The Case For A Slowing Economy (& how to deal with it) PLUS The Case For Flexible Strategic Planning & Quarterly Performance Reviews
5 November 2023 Newsletter
“No, that is the great fallacy: the wisdom of old men. They do not grow wise. They grow careful.” — Ernest Hemingway
Hope you’re Thriving!
It’s been a full week with a pair of 2-day offsite meetings and a few other meetings. It’s now November, and around six weeks until the end of the work year here and the traditional break at Christmas.
I encourage you to make the most of the next six weeks!
The Case For A Slowing Economy
(and how to deal with it)
Often, I’m asked, “What are you hearing across your clients?” It’s anecdotal and a tiny sample, but for many who are in the general economy, we’re noticing a slowdown. As the RBA intended, the interest rates are slowing inflation, but the slowing economy results from actions taken last October. Such is the lagging impact of interest rates on the economy.

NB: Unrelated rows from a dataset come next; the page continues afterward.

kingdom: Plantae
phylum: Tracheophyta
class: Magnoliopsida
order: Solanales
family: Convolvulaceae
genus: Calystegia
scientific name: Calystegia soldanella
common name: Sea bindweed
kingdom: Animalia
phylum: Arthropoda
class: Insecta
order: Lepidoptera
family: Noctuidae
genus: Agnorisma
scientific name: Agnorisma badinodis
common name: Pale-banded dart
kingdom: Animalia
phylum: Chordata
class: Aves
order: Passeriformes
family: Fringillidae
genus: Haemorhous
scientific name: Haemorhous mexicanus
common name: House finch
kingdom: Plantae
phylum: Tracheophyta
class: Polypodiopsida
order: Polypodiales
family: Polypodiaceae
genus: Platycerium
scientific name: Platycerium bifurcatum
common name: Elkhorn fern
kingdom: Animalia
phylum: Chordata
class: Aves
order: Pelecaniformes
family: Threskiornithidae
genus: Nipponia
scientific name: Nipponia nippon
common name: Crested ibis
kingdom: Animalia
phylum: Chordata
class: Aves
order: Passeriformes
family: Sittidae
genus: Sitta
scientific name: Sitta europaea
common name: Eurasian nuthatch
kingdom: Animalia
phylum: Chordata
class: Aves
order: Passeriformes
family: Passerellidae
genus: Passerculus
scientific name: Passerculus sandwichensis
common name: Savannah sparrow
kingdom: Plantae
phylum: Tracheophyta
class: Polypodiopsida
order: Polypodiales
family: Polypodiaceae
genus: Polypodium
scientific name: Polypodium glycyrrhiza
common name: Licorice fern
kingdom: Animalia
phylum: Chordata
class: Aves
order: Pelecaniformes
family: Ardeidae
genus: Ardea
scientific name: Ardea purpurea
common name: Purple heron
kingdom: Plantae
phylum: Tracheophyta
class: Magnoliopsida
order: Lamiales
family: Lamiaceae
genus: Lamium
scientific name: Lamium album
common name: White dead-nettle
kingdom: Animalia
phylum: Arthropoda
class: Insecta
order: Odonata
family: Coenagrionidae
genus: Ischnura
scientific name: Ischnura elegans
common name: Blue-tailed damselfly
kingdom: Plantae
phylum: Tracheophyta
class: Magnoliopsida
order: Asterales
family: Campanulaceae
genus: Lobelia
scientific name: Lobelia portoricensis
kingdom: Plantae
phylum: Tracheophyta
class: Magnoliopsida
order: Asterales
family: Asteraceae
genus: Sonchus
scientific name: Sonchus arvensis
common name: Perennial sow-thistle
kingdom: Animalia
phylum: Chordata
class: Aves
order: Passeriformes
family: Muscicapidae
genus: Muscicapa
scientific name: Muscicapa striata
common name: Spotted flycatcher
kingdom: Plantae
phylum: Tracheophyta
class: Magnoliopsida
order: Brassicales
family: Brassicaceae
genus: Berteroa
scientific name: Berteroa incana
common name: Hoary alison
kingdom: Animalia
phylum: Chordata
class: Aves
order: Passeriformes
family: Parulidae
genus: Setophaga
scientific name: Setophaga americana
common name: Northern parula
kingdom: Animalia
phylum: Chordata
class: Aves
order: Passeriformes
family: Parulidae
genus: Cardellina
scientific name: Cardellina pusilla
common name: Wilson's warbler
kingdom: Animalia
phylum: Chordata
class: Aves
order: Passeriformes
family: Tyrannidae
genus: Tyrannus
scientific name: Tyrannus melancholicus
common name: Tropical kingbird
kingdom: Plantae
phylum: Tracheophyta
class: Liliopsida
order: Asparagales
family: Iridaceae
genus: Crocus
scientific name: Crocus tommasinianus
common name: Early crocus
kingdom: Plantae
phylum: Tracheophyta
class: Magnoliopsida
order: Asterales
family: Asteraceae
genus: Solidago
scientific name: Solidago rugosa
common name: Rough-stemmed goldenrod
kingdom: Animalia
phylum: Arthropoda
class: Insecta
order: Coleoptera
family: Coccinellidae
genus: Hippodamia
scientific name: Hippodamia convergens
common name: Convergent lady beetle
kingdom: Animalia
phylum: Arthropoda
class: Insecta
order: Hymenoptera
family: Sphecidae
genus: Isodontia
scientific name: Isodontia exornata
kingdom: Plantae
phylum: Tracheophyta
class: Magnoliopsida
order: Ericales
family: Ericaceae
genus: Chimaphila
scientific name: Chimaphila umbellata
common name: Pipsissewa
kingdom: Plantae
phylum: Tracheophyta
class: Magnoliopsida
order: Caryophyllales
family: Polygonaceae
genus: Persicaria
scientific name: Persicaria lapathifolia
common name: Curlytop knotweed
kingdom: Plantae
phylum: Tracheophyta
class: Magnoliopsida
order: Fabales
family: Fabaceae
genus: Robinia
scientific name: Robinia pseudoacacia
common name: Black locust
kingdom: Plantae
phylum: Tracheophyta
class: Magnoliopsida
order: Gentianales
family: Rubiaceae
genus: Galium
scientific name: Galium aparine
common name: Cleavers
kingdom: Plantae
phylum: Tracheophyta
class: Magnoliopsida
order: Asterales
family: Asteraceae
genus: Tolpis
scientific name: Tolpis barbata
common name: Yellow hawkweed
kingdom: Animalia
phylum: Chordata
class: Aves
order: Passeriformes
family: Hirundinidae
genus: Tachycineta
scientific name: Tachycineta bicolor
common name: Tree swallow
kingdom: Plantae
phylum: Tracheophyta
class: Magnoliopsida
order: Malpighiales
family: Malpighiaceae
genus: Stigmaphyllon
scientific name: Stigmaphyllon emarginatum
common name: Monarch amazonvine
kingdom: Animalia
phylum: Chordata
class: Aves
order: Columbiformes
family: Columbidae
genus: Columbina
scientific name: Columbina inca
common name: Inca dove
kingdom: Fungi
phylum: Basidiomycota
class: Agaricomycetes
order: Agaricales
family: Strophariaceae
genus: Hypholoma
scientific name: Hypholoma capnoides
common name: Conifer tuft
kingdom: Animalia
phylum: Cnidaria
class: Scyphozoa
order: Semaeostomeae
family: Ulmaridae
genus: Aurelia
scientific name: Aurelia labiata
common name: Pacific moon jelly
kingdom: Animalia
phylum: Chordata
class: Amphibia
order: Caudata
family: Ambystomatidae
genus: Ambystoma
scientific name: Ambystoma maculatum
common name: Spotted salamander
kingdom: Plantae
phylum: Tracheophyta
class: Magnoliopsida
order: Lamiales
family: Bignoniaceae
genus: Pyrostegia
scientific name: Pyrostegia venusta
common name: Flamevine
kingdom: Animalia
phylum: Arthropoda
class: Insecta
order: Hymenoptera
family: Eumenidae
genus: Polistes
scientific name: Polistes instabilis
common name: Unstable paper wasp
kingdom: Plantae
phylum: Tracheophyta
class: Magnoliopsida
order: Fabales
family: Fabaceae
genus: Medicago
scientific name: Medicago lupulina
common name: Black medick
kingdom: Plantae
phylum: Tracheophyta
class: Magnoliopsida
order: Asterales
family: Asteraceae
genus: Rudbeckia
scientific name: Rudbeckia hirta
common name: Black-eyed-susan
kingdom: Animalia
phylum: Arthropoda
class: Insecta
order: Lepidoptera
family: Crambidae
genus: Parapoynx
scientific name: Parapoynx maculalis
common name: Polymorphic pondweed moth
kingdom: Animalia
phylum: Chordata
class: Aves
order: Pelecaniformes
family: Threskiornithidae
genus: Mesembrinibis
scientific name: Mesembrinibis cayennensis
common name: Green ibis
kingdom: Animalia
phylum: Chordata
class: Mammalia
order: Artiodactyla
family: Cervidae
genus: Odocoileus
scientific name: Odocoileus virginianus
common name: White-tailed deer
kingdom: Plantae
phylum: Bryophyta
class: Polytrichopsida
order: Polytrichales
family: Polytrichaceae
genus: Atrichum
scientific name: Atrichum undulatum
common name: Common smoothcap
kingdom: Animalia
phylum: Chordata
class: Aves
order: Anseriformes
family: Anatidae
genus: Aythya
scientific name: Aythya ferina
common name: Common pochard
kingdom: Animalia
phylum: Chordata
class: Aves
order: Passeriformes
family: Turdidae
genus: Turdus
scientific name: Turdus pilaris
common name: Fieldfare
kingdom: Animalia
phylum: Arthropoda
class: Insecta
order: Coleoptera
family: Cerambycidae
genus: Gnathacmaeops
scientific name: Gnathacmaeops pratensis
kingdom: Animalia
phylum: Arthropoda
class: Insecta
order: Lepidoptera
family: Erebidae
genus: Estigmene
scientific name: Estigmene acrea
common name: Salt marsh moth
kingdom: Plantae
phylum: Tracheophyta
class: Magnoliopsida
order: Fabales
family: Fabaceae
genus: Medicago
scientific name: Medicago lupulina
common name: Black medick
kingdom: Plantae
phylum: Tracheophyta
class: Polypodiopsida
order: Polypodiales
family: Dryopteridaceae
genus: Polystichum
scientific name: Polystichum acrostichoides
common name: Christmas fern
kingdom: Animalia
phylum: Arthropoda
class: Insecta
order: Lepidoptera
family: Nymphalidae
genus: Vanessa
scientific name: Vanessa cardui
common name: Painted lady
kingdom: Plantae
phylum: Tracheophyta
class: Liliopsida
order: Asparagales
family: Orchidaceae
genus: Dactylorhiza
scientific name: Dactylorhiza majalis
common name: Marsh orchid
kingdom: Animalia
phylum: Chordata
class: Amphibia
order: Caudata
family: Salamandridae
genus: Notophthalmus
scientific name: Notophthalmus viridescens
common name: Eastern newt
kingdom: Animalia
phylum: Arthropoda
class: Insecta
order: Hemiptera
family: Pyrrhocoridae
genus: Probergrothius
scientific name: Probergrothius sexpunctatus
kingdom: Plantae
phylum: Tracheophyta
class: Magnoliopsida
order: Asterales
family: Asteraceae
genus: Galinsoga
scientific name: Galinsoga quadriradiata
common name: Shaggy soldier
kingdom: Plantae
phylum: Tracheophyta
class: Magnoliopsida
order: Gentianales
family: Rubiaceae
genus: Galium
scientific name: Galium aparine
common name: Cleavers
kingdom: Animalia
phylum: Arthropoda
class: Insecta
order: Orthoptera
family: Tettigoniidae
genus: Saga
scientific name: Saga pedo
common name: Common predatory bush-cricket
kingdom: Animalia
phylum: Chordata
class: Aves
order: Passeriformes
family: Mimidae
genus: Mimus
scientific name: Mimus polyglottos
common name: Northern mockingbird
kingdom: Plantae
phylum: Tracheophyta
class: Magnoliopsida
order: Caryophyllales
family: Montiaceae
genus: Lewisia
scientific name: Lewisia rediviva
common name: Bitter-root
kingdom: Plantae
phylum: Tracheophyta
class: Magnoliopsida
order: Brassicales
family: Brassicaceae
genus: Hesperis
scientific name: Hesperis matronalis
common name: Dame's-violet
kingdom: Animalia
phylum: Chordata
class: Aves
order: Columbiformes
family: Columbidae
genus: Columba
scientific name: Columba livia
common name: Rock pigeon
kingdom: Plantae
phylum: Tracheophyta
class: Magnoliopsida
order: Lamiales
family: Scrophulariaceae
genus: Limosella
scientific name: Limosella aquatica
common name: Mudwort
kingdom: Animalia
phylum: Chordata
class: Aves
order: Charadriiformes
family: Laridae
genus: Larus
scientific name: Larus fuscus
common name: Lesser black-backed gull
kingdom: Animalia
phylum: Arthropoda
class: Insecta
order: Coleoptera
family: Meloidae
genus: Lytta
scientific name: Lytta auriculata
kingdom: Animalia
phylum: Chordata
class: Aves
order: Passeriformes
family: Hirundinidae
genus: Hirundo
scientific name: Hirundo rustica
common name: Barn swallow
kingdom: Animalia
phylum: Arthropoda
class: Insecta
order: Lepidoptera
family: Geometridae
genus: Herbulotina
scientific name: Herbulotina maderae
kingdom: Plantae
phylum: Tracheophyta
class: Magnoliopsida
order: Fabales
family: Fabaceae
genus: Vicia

Consider the quote below published this week from this article:
“AMP chief economist Shane Oliver believes the RBA should hold off longer before considering another rate hike, saying leading indicators point to a resumption in easing price pressures and more rate rises “will further ratchet up the already high risk of recession next year.”
Things to consider include:
- Enough cash to weather the storms. Change your dividend, spending or cash-collecting policy to try and achieve your Core Capital Target
- Consider your policy toward bad debtors, especially if you’re B2B. Consider which clients might be troublesome
- If necessary, review your budget and how a slowdown might impact it. Recut the budget if necessary
- Consider how to shorten your Cash Conversion Cycle, which is the time from when you pay suppliers for something until the time you receive payment for that same thing
- Review the 7 levers to improve cash flow
Remember, the first job is to survive!
The Case For Flexible Strategic Planning
On several occasions this week, I was reminded about a cornerstone of our work. First and foremost, we should always ask what’s the most important thing for the business. What does the business need right now?
It’s easy to think that an agenda for a strategic planning workshop should always be the same: to follow the process no matter what.
Equally, it’s easy to think that the agenda should change often to remain entertaining for delegates.
But the job to be done in contemplation by the coach is to utilise experience, observations and data to bring the right agenda for the business at the right time.
This means that sometimes the agenda needs to be adapted to solve cash issues as above, sometimes people issues, other times execution issues and sometimes strategy issues. The discipline of consistently reviewing all elements is essential, especially as teams gain a deeper understanding of each. But sometimes, the business needs flexibility, and the coach must do what the business needs right now.
On a few occasions in recent weeks, I’ve had to adapt to suit what each business needs right now. Each for their own reasons, but necessarily focussing on what matters.
The Case For Quarterly Performance Reviews
One of the most disliked meetings from both managers and direct reports is the annual performance review.
HR would instruct the pair that a meeting needed to be held whereby the manager would say things they otherwise wouldn’t about the employee’s performance, and the employee would sit through, probably disagreeing, with both likely begrudging HR.
Equally, in mid-sized businesses owners would be reluctant to hold performance reviews, anticipating that employees would use it as a platform to ask for pay raises or, worse, resign if challenged about areas of improvement.
But it doesn’t need to be this way.
The performance review process should be a separate and different from the salary review process. Employees should know each and why they are different.
The performance review should review the role scorecard and both the manager and employee should rate each element of the role scorecard, then review it together.
The salary review should review the salary relevant to the market. The more reliable data, the better.
If the company plans quarterly and sets priorities quarterly, and some people are also setting individual priorities quarterly, why then should performance reviews not be held quarterly?
If the leader approaches this with the mindset of a coach rather than an authoritarian, the performance review becomes much easier. For the job of the coach is to help the employee become better.
This means helping them to see their blind spots.
Helping them to re-align with what the role demands through the role scorecard. For the role scorecard identifies what the business needs from that employee right now.